_WRITTEN EXERCISE_: Tally the lines in the listing below that contain the string "center", matching case exactly. Reply with the number alone.

-- begin SUPPLIED DATA --

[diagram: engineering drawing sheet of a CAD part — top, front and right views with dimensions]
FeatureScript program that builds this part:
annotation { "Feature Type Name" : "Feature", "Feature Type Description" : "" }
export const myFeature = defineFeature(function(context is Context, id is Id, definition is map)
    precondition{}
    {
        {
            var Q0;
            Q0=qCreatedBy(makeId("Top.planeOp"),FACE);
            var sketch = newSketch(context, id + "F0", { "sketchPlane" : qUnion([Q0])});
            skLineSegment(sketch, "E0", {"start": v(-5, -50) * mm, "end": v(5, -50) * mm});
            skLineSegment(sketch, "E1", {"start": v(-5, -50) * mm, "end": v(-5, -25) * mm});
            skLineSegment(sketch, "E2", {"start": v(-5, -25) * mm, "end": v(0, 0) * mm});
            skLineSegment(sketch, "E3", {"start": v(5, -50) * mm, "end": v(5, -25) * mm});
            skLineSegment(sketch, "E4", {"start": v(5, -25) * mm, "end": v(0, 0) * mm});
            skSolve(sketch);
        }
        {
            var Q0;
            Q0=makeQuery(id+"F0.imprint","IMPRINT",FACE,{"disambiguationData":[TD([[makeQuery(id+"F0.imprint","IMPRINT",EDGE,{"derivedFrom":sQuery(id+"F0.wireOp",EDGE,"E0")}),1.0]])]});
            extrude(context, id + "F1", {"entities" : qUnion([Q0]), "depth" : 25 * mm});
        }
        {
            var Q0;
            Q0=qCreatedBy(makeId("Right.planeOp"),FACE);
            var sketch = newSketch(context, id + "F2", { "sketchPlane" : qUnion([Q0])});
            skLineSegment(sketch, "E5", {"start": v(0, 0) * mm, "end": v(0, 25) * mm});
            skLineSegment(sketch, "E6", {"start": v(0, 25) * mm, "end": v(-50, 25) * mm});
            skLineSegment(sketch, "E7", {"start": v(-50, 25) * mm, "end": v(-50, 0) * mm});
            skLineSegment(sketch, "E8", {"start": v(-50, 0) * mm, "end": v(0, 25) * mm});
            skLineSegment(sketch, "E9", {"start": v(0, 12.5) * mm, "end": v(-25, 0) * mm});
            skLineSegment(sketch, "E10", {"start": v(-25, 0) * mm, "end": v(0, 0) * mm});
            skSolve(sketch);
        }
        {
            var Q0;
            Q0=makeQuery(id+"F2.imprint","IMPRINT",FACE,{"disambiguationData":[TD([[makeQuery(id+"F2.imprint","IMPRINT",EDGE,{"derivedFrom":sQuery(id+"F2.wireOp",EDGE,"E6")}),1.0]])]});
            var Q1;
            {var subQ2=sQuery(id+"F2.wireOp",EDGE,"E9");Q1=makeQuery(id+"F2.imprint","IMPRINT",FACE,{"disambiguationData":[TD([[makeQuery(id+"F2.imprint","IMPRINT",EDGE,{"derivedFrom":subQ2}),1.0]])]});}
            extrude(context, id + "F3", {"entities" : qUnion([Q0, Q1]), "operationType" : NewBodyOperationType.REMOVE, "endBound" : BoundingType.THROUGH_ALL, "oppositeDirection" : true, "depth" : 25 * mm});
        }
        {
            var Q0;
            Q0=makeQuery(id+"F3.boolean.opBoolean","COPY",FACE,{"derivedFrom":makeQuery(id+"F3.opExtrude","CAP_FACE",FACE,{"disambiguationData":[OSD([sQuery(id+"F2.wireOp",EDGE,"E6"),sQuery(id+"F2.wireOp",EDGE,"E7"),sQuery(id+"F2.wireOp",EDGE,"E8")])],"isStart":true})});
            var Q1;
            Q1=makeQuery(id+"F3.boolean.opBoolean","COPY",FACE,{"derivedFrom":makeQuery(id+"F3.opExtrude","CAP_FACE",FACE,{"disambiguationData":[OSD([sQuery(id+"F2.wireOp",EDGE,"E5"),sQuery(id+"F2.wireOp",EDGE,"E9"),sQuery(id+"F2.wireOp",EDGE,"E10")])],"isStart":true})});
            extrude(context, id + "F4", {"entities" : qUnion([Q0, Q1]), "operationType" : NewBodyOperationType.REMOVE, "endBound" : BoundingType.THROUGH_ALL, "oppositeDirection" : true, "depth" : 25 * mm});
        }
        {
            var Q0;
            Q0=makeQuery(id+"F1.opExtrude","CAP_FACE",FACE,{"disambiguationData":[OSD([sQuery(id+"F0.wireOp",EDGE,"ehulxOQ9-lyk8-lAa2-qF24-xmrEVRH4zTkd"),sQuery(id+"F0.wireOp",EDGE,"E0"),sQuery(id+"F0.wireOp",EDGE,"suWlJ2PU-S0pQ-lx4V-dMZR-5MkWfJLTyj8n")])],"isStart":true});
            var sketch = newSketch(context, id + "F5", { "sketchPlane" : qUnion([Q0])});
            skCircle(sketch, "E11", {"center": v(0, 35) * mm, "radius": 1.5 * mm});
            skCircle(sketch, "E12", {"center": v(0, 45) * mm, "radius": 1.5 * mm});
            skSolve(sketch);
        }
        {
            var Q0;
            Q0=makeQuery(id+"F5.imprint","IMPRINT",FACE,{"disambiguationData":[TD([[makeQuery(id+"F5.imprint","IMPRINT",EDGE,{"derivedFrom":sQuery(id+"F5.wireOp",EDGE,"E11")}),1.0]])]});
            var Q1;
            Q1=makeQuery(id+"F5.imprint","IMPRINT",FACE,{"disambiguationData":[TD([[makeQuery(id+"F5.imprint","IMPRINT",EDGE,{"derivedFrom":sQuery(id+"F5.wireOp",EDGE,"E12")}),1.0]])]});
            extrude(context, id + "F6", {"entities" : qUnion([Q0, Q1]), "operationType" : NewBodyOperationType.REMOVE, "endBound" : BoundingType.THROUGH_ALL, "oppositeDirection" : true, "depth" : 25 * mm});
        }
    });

-- end SUPPLIED DATA --

_RESPONSE BELOW_: 2